CFEs have a unique set of skills in resolving allegations of fraud, examining data and records to detect and trace fraudulent transactions, obtaining evidence, taking statements, writing fraud examination reports, testifying to findings, and assisting on the improvement fraud prevention and detection.

Fraud examiners are thoroughly inclined to decipher not only how fraud occurs, but why.

Being highly-regarded as the “gold standard” in the area of fraud, companies worldwide continue to acknowledge the demand for anti-fraud professionals and give utmost preference to those with the CFE credential.

How to Quality as a CFE

Candidates aspiring to earn the CFE designation must meet certain minimum qualifications:

  • Be an Associate Member of the ACFE in good standing
  • Meet minimum Academic and Professional requirements
  • Be of high moral character
  • Agree to abide by the Bylaws and Code of Professional Ethics of the Association of Certified Fraud Examiners
  • Successful completion of the Uniform CPE Examination

Minimum academic and professional requirements may be satisfied through:

  • A bachelor’s degree (or equivalent) in any field of study from an institution of higher education. Two years of professional fraud-related experience can be substituted to each year of college.
  • At least two years of professional fraud-related experience in the areas of accounting and auditing, criminology and sociology, fraud investigation,  loss prevention or law – all of which are recognized by the ACFE as qualified professional experience

To maintain their proficiency, CFEs are required to obtain at least 20 hours of Continuing Professional Education (CPE) annually, or an average of 60 hours within three years.

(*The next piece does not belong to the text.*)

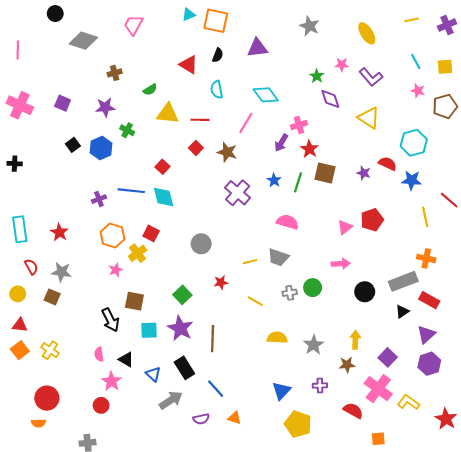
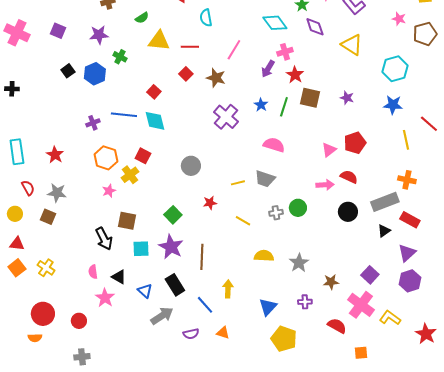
cyan diamond: (266, 95) -> (275, 23), moved
red semicircle: (388, 164) -> (349, 177), moved
yellow arrow: (355, 340) -> (228, 289), moved
red circle: (101, 405) -> (79, 321), moved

Before taking the CFE exam, an accomplished CFE Exam application with supporting documentation should be submitted. An individual must then pass the rigorous 500-item exam administered by the ACFE, which tests your knowledge on the four major disciplines of fraud examination.

Fraud Prevention and Deterrence

Financial Transactions and Fraud Schemes

Investigation

Law

Topics include crime causation, white-collar crime, fraud prevention, occupational fraud, fraud risk assessment, and the ACFE Code of Professional Ethics

Concepts include basic accounting and auditing theory, fraud schemes, internal controls to deter fraud and other auditing and accounting matters.

Includes questions about interviewing, taking statements, obtaining information from public records, tracing illicit transactions, evaluating deception and report writing.

Covers the legal ramifications of conducting fraud examinations, including criminal and civil law, rules of evidence, rights of the accused and accuser and expert witness matters.

CFE Exam General Information

The CFE Exam is available in CD-ROM, electronic download or online format, which can be taken any time during the year.

Each section, which contains 125 questions, should be accomplished in a maximum of 2.6 hours and each question has a time limit of 75 seconds. Although total exam time is approximately 10 hours, CFE applicants have 30 days from initiation of the exam program to finish.

All four sections are not required to be completed at once and can be taken at their own convenience, but each section must be accomplished in one sitting.